TO DO — Among the entries below, one line contains "focal_35mm: 86" and another contains "exposure_s: 1/30". Transcribe those two lines and every line between them, exactly.

(Lens and sensor metadata)
════════════════════
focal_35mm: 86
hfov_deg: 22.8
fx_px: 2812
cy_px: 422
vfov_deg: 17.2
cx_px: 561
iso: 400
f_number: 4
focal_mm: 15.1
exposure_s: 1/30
════════════════════
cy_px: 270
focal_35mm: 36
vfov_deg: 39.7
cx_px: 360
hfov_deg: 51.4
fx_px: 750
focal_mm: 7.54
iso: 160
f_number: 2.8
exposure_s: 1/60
════════════════════
YOUR RESPONSE —
focal_35mm: 86
hfov_deg: 22.8
fx_px: 2812
cy_px: 422
vfov_deg: 17.2
cx_px: 561
iso: 400
f_number: 4
focal_mm: 15.1
exposure_s: 1/30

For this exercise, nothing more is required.